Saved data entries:
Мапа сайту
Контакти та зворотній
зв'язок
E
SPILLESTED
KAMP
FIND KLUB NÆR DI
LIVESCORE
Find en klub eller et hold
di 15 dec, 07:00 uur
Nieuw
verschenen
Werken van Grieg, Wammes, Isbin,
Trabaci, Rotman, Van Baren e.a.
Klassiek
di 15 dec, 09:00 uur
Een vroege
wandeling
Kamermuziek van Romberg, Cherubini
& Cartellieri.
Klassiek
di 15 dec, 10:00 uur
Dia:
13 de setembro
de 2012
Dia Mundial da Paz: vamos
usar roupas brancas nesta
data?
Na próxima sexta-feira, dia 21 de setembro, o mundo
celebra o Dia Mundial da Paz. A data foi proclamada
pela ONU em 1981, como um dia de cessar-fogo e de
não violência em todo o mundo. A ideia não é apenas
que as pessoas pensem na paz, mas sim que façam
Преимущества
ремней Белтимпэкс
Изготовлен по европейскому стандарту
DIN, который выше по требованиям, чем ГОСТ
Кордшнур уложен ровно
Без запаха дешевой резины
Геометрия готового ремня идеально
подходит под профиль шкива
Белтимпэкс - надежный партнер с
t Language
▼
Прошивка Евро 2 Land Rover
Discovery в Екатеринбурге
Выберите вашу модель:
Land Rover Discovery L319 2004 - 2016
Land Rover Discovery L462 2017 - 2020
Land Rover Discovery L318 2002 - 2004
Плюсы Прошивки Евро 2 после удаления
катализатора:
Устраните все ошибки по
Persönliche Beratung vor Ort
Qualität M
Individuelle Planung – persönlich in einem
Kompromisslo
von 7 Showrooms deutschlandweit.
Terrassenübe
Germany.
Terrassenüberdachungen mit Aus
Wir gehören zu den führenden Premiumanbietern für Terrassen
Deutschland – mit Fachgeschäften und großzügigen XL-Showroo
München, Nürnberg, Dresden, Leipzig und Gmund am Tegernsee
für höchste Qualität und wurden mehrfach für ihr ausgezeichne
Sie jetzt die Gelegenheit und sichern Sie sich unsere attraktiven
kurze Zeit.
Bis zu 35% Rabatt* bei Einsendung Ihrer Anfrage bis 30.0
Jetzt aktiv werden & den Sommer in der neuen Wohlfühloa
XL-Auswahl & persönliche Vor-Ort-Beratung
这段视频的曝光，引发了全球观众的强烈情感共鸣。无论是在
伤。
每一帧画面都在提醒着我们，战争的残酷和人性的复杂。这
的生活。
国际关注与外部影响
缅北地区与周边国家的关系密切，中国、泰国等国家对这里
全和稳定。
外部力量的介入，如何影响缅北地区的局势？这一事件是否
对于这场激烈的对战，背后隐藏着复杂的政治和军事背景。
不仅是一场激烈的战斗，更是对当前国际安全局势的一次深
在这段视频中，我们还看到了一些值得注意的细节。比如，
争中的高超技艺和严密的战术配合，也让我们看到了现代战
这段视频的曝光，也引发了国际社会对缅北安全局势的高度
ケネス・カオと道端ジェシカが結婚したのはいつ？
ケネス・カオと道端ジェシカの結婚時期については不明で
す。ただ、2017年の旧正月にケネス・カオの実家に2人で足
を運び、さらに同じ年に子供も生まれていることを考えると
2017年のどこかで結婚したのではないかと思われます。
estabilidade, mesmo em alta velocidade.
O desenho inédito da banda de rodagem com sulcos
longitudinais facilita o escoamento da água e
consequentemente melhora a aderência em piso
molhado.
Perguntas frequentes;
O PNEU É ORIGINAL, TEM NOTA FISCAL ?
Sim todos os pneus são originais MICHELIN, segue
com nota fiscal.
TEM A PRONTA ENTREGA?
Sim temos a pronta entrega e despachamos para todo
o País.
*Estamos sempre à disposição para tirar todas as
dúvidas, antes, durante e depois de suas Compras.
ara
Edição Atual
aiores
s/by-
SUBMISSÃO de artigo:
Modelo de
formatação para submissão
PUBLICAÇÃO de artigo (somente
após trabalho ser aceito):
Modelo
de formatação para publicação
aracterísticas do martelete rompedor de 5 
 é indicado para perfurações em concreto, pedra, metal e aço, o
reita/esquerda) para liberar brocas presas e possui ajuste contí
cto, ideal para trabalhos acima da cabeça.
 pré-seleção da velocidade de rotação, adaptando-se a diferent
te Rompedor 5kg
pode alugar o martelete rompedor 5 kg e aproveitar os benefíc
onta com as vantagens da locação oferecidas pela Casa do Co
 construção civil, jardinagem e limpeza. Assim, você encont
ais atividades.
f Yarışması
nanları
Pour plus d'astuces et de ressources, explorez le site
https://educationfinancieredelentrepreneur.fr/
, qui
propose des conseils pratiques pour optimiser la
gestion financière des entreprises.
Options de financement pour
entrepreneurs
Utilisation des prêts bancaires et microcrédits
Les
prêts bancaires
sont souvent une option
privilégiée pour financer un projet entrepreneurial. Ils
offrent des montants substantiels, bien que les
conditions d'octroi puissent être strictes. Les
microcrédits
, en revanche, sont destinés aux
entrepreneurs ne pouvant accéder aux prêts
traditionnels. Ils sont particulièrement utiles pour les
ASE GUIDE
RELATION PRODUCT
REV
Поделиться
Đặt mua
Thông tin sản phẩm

* **Assignment**
Copy out the listing from its first line up to and including the line with "Dia Mundial da Paz: vamos".

* **Answer section**
Мапа сайту
Контакти та зворотній
зв'язок
E
SPILLESTED
KAMP
FIND KLUB NÆR DI
LIVESCORE
Find en klub eller et hold
di 15 dec, 07:00 uur
Nieuw
verschenen
Werken van Grieg, Wammes, Isbin,
Trabaci, Rotman, Van Baren e.a.
Klassiek
di 15 dec, 09:00 uur
Een vroege
wandeling
Kamermuziek van Romberg, Cherubini
& Cartellieri.
Klassiek
di 15 dec, 10:00 uur
Dia:
13 de setembro
de 2012
Dia Mundial da Paz: vamos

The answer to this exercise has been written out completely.